# Crew Available-NYC



## EliotR (Oct 23, 2011)

Hi everyone,

My name is Eliot. Im new to this site. I would love to crew either on race boats ( small or large) or cruising boats...I have some experience.


----------



## paulk (Jun 2, 2000)

Hi Eliot- 
We've just hauled for the season, but come spring get in touch. The club is five minute's walk from the train station here, about an hour from GCT.


----------



## pgrech83 (Mar 30, 2011)

Hi caulk, im in the same shoes as eliot. You mentioned that you are an hour from gct, is that north?
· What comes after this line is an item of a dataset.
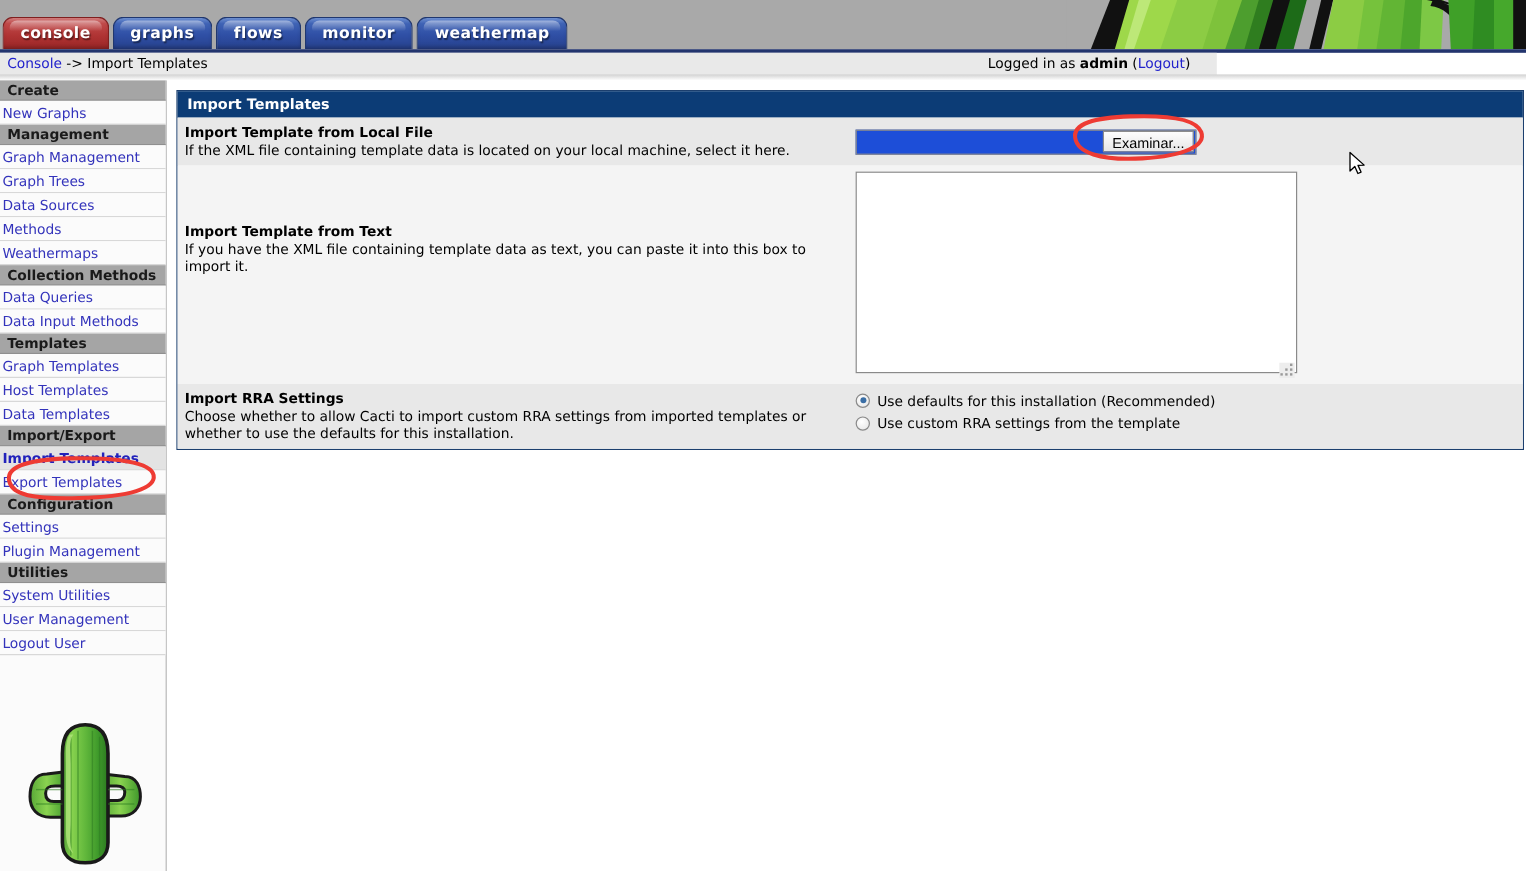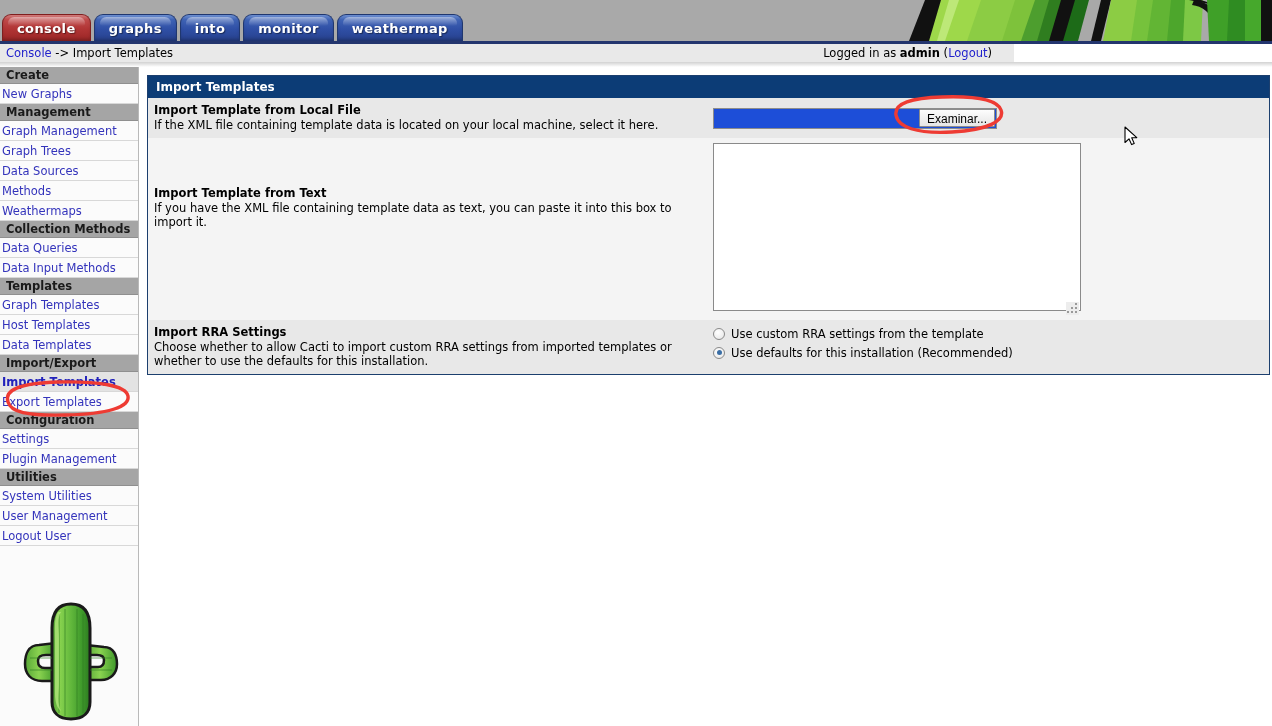"into" span { text: into -> flows }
Im in upper Westchester.


----------



## EliotR (Oct 23, 2011)

Thanks....oh btw, I have some experience on J Boats...J37


----------



## Bene505 (Jul 31, 2008)

I'm planning to sail all winter.

A lot of times I just drive to the boat and go for a solo sail. Send me a private message (you need 10 posts on Sailnet) or text me on Thursdays or Fridays. Your message may be enough reason to go out for a sail.

Boat will be in Port Washington or Glen Cove.

Regards,
Brad


----------



## EliotR (Oct 23, 2011)

*brad*

Not sure what you mean by 10 posts...i dont knoe how to private message on this [email protected]


----------



## Bene505 (Jul 31, 2008)

Just click on the big letters Bene505 an inch above this line.

Then select "Send a private message".

You may not see the option yet, because you need to post 5 more times. Having a minimum number of posts helps to prevent spam.

Regards,
Brad


----------



## paulk (Jun 2, 2000)

J/36 is a lot easier to sail than a '37. We moor in Southport.


----------